Guide

Build a BabyAGI Email Agent

BabyAGI runs a task-driven loop: it creates tasks, executes one, then reprioritizes the rest based on the result. To let that loop touch email, register the Nylas CLI as the tool its execution step calls. Each call is one subprocess that returns JSON, and the same tool reaches Gmail, Outlook, and four more providers. Here's how to wire the CLI into BabyAGI's execution step and keep sends behind a person.

Written by Prem Keshari Senior SRE

VerifiedCLI 3.1.20 · Gmail · last tested June 14, 2026

Command references used in this guide: nylas email list, nylas email search, and nylas email drafts create.

How do you give a BabyAGI agent email?

You give a BabyAGI agent email by registering a function the execution step can call and pointing it at the Nylas CLI. BabyAGI's loop is three steps: create tasks, pick the next one, execute it. The execution step is where a tool runs, and a tool here is just Python that shells out to a CLI command and returns stdout.

Because nylas email list --json emits structured data, the loop gets clean JSON it can fold back into the next task — no HTML parsing. Each call is one CLI invocation, so the agent reads structured output in a single round trip. The subprocess boundary keeps provider details out of the agent loop entirely. The CLI is installed and authenticated once with nylas auth login, and the stored grant is reused on every call. BabyAGI's function-registration pattern is documented in the project's newer function-framework README, and the original task-driven loop is described in Yohei Nakajima's “Birth of BabyAGI” write-up.

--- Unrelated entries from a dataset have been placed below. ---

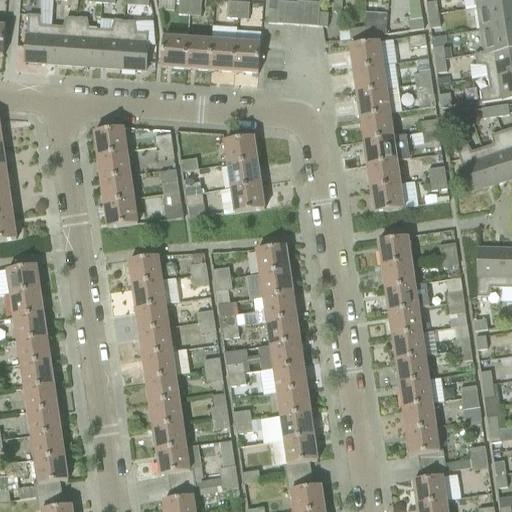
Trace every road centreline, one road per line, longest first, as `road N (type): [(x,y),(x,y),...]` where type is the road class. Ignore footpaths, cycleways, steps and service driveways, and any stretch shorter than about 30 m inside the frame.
road 1 (residential): [(368,511),(310,137),(297,121),(56,105)]
road 2 (residential): [(117,511),(56,105)]
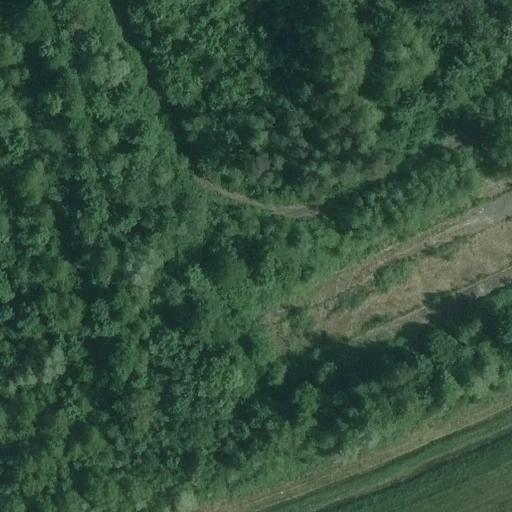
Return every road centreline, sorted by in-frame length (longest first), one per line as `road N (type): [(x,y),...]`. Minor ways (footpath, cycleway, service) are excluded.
road 1 (track): [(511,276),(289,377),(263,319),(511,206)]
road 2 (track): [(511,117),(302,213),(202,187),(190,173)]
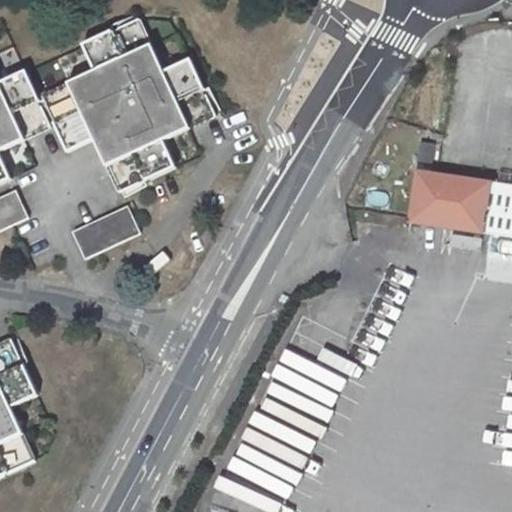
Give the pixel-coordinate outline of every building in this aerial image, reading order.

How do you register the email tool?

Register one function per action so the execution step has a narrow, named capability. The reader runs nylas email list --json and returns the messages; a search function runs nylas email search for a server-side query. Keep each function thin and let the JSON pass through — the model reads structured output well, and a small wrapper is easier to audit than a clever one.

import subprocess
import babyagi  # registers functions on BabyAGI's function framework

@babyagi.register_function()
def read_inbox(limit: int = 10) -> str:
    """List recent emails as JSON for the task loop to reason over."""
    out = subprocess.run(
        ["nylas", "email", "list", "--json", "--limit", str(limit)],
        capture_output=True, text=True, check=True,
    )
    return out.stdout  # already JSON — hand it straight to the agent

@babyagi.register_function()
def search_inbox(query: str) -> str:
    """Search the mailbox server-side and return matching messages as JSON."""
    out = subprocess.run(
        ["nylas", "email", "search", query, "--json", "--limit", "20"],
        capture_output=True, text=True, check=True,
    )
    return out.stdout

How do you drive the task loop?

The objective seeds the first task, and BabyAGI expands it. Give the loop a tightly scoped objective so the agent reads and classifies rather than wandering. The execution step calls your registered functions, the result reprioritizes the queue, and the loop continues until the objective is met. A 20-message triage objective usually resolves in a handful of iterations.

# Pseudocode for the BabyAGI loop calling the registered tools
OBJECTIVE = "Triage the 20 most recent emails into urgent, routine, and ignore."

def execute_task(task: str) -> str:
    if "read" in task or "list" in task:
        return read_inbox(20)
    if "search" in task:
        return search_inbox(extract_query(task))
    return reason_over(task)  # LLM step; no email side effects

# create_tasks -> prioritize -> execute_task -> repeat
run_babyagi(OBJECTIVE, executor=execute_task)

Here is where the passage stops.